### What you should do
Reproduce each of the following items word for word, keeping every line in its original order.

### Extracted material
╭──
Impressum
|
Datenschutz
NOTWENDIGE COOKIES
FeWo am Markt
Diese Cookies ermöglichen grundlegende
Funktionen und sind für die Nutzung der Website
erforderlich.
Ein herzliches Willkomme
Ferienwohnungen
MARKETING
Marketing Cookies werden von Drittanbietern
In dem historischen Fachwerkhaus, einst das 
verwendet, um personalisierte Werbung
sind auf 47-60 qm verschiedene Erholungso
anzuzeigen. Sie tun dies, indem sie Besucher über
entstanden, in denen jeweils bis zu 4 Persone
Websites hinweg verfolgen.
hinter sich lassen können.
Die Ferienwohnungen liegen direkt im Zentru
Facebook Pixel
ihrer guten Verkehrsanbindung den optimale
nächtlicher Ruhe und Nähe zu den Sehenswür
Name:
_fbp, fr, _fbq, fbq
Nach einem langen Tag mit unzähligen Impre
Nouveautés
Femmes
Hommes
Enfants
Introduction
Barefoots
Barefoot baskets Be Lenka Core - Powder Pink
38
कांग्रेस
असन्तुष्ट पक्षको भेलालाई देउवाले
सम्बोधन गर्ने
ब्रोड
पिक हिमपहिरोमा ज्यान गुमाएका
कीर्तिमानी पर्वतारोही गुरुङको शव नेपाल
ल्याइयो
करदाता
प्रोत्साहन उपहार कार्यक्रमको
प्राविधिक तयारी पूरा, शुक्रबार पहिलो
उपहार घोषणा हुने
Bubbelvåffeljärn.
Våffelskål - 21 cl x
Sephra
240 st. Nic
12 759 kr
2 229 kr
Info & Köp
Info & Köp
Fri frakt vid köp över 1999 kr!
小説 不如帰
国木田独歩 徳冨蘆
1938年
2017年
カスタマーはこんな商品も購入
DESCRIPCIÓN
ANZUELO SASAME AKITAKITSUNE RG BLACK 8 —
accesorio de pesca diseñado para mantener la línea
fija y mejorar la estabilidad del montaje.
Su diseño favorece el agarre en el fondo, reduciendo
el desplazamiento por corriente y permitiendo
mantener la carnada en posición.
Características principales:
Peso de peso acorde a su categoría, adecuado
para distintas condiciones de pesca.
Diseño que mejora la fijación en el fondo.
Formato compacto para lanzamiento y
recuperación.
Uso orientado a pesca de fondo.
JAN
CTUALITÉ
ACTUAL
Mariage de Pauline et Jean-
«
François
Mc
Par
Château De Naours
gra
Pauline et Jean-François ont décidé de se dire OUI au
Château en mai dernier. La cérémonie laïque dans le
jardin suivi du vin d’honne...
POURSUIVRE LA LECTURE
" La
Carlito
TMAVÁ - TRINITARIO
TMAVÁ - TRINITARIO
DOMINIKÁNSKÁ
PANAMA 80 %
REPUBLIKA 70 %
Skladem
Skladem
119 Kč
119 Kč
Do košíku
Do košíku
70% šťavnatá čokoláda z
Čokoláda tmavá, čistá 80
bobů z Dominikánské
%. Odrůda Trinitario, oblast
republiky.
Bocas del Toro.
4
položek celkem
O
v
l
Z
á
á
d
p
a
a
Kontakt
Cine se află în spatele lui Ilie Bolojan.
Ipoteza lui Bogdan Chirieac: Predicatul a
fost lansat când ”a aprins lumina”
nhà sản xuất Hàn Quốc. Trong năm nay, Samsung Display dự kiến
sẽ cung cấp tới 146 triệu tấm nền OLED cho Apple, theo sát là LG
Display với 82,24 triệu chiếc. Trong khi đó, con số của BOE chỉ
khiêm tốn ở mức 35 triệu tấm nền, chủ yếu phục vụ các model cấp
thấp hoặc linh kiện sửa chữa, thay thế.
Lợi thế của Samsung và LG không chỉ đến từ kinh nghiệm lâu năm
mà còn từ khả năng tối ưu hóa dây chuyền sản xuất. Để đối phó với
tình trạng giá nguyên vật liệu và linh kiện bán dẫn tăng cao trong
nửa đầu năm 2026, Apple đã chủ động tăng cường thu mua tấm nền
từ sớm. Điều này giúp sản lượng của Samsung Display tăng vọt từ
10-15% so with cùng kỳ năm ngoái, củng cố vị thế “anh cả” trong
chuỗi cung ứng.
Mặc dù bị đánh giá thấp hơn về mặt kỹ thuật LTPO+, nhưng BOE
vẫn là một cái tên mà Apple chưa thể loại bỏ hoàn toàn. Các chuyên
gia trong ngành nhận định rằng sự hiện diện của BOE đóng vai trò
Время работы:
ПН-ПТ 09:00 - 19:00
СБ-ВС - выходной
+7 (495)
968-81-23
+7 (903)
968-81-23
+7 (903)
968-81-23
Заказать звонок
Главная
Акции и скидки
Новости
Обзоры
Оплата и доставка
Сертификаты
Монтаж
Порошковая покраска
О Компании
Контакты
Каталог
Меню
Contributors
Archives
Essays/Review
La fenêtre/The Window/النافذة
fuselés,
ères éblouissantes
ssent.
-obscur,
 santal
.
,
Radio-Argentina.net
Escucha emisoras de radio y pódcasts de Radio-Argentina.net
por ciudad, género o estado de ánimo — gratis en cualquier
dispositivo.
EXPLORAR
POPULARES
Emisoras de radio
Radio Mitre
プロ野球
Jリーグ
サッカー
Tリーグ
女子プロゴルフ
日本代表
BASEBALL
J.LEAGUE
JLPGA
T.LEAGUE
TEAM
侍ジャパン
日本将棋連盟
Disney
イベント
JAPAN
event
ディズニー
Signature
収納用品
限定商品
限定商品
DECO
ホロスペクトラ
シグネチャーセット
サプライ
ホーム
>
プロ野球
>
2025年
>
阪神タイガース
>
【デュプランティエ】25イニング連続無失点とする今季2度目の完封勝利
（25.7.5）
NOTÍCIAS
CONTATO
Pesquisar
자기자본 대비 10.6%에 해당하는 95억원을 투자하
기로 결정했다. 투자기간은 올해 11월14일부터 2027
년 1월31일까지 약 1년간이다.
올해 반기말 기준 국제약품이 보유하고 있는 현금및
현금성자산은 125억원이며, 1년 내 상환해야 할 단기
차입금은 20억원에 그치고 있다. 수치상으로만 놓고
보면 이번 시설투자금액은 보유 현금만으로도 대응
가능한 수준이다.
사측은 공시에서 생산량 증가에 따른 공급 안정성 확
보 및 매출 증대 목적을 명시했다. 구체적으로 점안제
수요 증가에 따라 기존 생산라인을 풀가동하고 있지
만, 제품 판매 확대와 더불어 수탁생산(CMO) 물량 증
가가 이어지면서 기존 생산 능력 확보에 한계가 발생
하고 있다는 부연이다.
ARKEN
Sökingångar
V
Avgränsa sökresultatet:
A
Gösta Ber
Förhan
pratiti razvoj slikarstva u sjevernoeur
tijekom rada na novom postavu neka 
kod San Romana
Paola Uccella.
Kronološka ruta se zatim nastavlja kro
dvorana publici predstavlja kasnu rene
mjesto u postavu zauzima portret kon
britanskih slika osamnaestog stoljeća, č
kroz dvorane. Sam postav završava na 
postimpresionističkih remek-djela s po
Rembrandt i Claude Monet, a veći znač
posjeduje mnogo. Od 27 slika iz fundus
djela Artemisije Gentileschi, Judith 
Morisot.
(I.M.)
╰──
### Task output
Impressum
|
Datenschutz
NOTWENDIGE COOKIES
FeWo am Markt
Diese Cookies ermöglichen grundlegende
Funktionen und sind für die Nutzung der Website
erforderlich.
Ein herzliches Willkomme
Ferienwohnungen
MARKETING
Marketing Cookies werden von Drittanbietern
In dem historischen Fachwerkhaus, einst das 
verwendet, um personalisierte Werbung
sind auf 47-60 qm verschiedene Erholungso
anzuzeigen. Sie tun dies, indem sie Besucher über
entstanden, in denen jeweils bis zu 4 Persone
Websites hinweg verfolgen.
hinter sich lassen können.
Die Ferienwohnungen liegen direkt im Zentru
Facebook Pixel
ihrer guten Verkehrsanbindung den optimale
nächtlicher Ruhe und Nähe zu den Sehenswür
Name:
_fbp, fr, _fbq, fbq
Nach einem langen Tag mit unzähligen Impre
Nouveautés
Femmes
Hommes
Enfants
Introduction
Barefoots
Barefoot baskets Be Lenka Core - Powder Pink
38
कांग्रेस
असन्तुष्ट पक्षको भेलालाई देउवाले
सम्बोधन गर्ने
ब्रोड
पिक हिमपहिरोमा ज्यान गुमाएका
कीर्तिमानी पर्वतारोही गुरुङको शव नेपाल
ल्याइयो
करदाता
प्रोत्साहन उपहार कार्यक्रमको
प्राविधिक तयारी पूरा, शुक्रबार पहिलो
उपहार घोषणा हुने
Bubbelvåffeljärn.
Våffelskål - 21 cl x
Sephra
240 st. Nic
12 759 kr
2 229 kr
Info & Köp
Info & Köp
Fri frakt vid köp över 1999 kr!
小説 不如帰
国木田独歩 徳冨蘆
1938年
2017年
カスタマーはこんな商品も購入
DESCRIPCIÓN
ANZUELO SASAME AKITAKITSUNE RG BLACK 8 —
accesorio de pesca diseñado para mantener la línea
fija y mejorar la estabilidad del montaje.
Su diseño favorece el agarre en el fondo, reduciendo
el desplazamiento por corriente y permitiendo
mantener la carnada en posición.
Características principales:
Peso de peso acorde a su categoría, adecuado
para distintas condiciones de pesca.
Diseño que mejora la fijación en el fondo.
Formato compacto para lanzamiento y
recuperación.
Uso orientado a pesca de fondo.
JAN
CTUALITÉ
ACTUAL
Mariage de Pauline et Jean-
«
François
Mc
Par
Château De Naours
gra
Pauline et Jean-François ont décidé de se dire OUI au
Château en mai dernier. La cérémonie laïque dans le
jardin suivi du vin d’honne...
POURSUIVRE LA LECTURE
" La
Carlito
TMAVÁ - TRINITARIO
TMAVÁ - TRINITARIO
DOMINIKÁNSKÁ
PANAMA 80 %
REPUBLIKA 70 %
Skladem
Skladem
119 Kč
119 Kč
Do košíku
Do košíku
70% šťavnatá čokoláda z
Čokoláda tmavá, čistá 80
bobů z Dominikánské
%. Odrůda Trinitario, oblast
republiky.
Bocas del Toro.
4
položek celkem
O
v
l
Z
á
á
d
p
a
a
Kontakt
Cine se află în spatele lui Ilie Bolojan.
Ipoteza lui Bogdan Chirieac: Predicatul a
fost lansat când ”a aprins lumina”
nhà sản xuất Hàn Quốc. Trong năm nay, Samsung Display dự kiến
sẽ cung cấp tới 146 triệu tấm nền OLED cho Apple, theo sát là LG
Display với 82,24 triệu chiếc. Trong khi đó, con số của BOE chỉ
khiêm tốn ở mức 35 triệu tấm nền, chủ yếu phục vụ các model cấp
thấp hoặc linh kiện sửa chữa, thay thế.
Lợi thế của Samsung và LG không chỉ đến từ kinh nghiệm lâu năm
mà còn từ khả năng tối ưu hóa dây chuyền sản xuất. Để đối phó với
tình trạng giá nguyên vật liệu và linh kiện bán dẫn tăng cao trong
nửa đầu năm 2026, Apple đã chủ động tăng cường thu mua tấm nền
từ sớm. Điều này giúp sản lượng của Samsung Display tăng vọt từ
10-15% so with cùng kỳ năm ngoái, củng cố vị thế “anh cả” trong
chuỗi cung ứng.
Mặc dù bị đánh giá thấp hơn về mặt kỹ thuật LTPO+, nhưng BOE
vẫn là một cái tên mà Apple chưa thể loại bỏ hoàn toàn. Các chuyên
gia trong ngành nhận định rằng sự hiện diện của BOE đóng vai trò
Время работы:
ПН-ПТ 09:00 - 19:00
СБ-ВС - выходной
+7 (495)
968-81-23
+7 (903)
968-81-23
+7 (903)
968-81-23
Заказать звонок
Главная
Акции и скидки
Новости
Обзоры
Оплата и доставка
Сертификаты
Монтаж
Порошковая покраска
О Компании
Контакты
Каталог
Меню
Contributors
Archives
Essays/Review
La fenêtre/The Window/النافذة
fuselés,
ères éblouissantes
ssent.
-obscur,
 santal
.
,
Radio-Argentina.net
Escucha emisoras de radio y pódcasts de Radio-Argentina.net
por ciudad, género o estado de ánimo — gratis en cualquier
dispositivo.
EXPLORAR
POPULARES
Emisoras de radio
Radio Mitre
プロ野球
Jリーグ
サッカー
Tリーグ
女子プロゴルフ
日本代表
BASEBALL
J.LEAGUE
JLPGA
T.LEAGUE
TEAM
侍ジャパン
日本将棋連盟
Disney
イベント
JAPAN
event
ディズニー
Signature
収納用品
限定商品
限定商品
DECO
ホロスペクトラ
シグネチャーセット
サプライ
ホーム
>
プロ野球
>
2025年
>
阪神タイガース
>
【デュプランティエ】25イニング連続無失点とする今季2度目の完封勝利
（25.7.5）
NOTÍCIAS
CONTATO
Pesquisar
자기자본 대비 10.6%에 해당하는 95억원을 투자하
기로 결정했다. 투자기간은 올해 11월14일부터 2027
년 1월31일까지 약 1년간이다.
올해 반기말 기준 국제약품이 보유하고 있는 현금및
현금성자산은 125억원이며, 1년 내 상환해야 할 단기
차입금은 20억원에 그치고 있다. 수치상으로만 놓고
보면 이번 시설투자금액은 보유 현금만으로도 대응
가능한 수준이다.
사측은 공시에서 생산량 증가에 따른 공급 안정성 확
보 및 매출 증대 목적을 명시했다. 구체적으로 점안제
수요 증가에 따라 기존 생산라인을 풀가동하고 있지
만, 제품 판매 확대와 더불어 수탁생산(CMO) 물량 증
가가 이어지면서 기존 생산 능력 확보에 한계가 발생
하고 있다는 부연이다.
ARKEN
Sökingångar
V
Avgränsa sökresultatet:
A
Gösta Ber
Förhan
pratiti razvoj slikarstva u sjevernoeur
tijekom rada na novom postavu neka 
kod San Romana
Paola Uccella.
Kronološka ruta se zatim nastavlja kro
dvorana publici predstavlja kasnu rene
mjesto u postavu zauzima portret kon
britanskih slika osamnaestog stoljeća, č
kroz dvorane. Sam postav završava na 
postimpresionističkih remek-djela s po
Rembrandt i Claude Monet, a veći znač
posjeduje mnogo. Od 27 slika iz fundus
djela Artemisije Gentileschi, Judith 
Morisot.
(I.M.)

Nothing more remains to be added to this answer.